* **Work instruction**
Would you please transcribe the records below exactly, leaving out the pictures?

(Dataset entries)
###

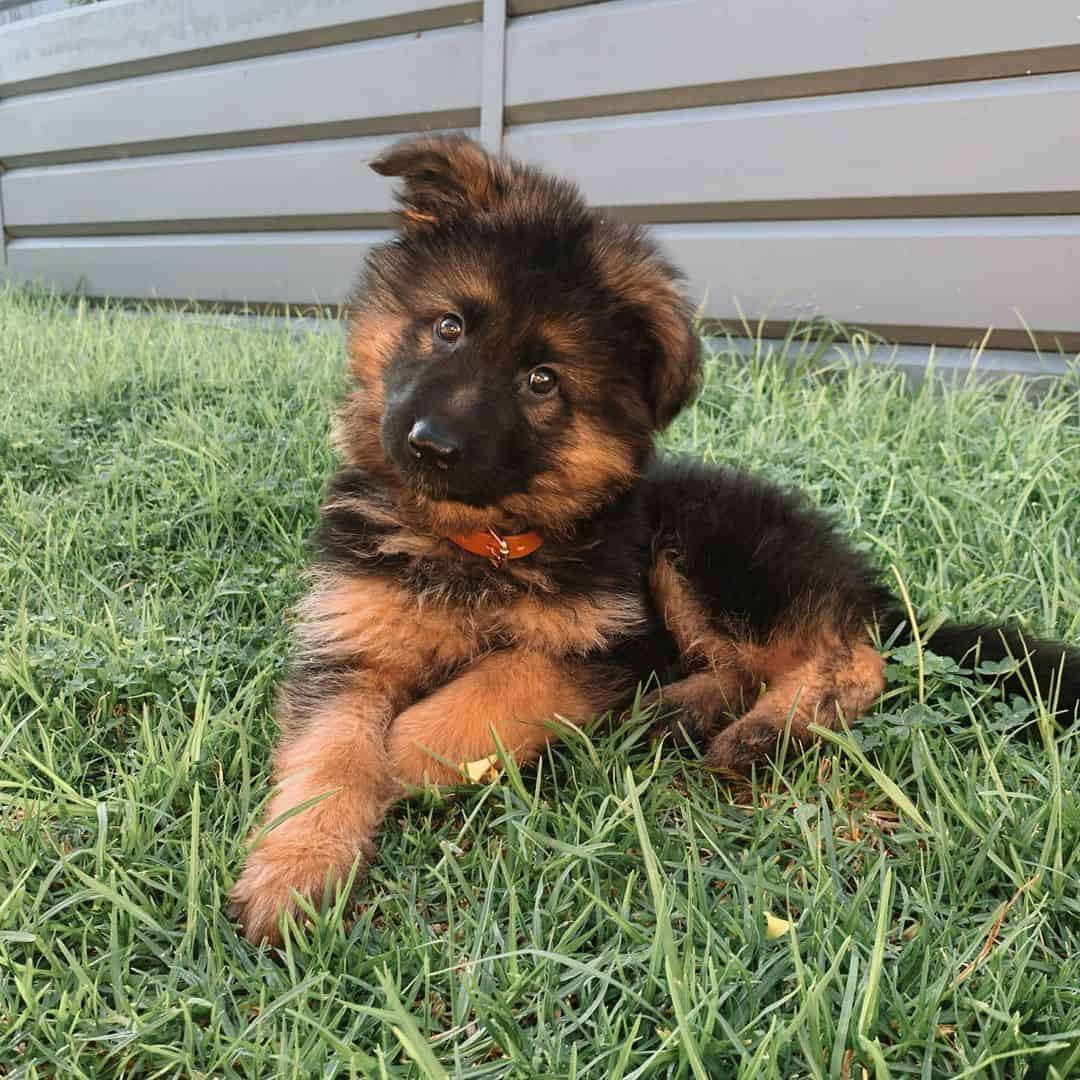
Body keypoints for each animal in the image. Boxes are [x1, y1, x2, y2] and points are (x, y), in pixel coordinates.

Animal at [232, 132, 1080, 946]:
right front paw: (297, 863)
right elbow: (331, 749)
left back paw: (758, 731)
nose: (430, 446)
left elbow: (501, 679)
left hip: (700, 545)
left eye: (542, 381)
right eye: (448, 327)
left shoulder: (604, 642)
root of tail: (851, 574)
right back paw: (677, 712)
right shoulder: (351, 645)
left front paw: (405, 754)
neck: (476, 543)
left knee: (852, 658)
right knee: (751, 665)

###

* **Solved problem**
Body keypoints for each animal in the image. Boxes are [x1, y1, x2, y2] and points are (x, y), in pixel coordinates.

Animal at [232, 132, 1080, 946]:
right front paw: (297, 863)
right elbow: (331, 749)
left back paw: (758, 731)
nose: (430, 446)
left elbow: (501, 679)
left hip: (700, 545)
left eye: (542, 381)
right eye: (448, 327)
left shoulder: (604, 642)
root of tail: (851, 574)
right back paw: (677, 712)
right shoulder: (351, 645)
left front paw: (405, 754)
neck: (476, 543)
left knee: (852, 658)
right knee: (751, 665)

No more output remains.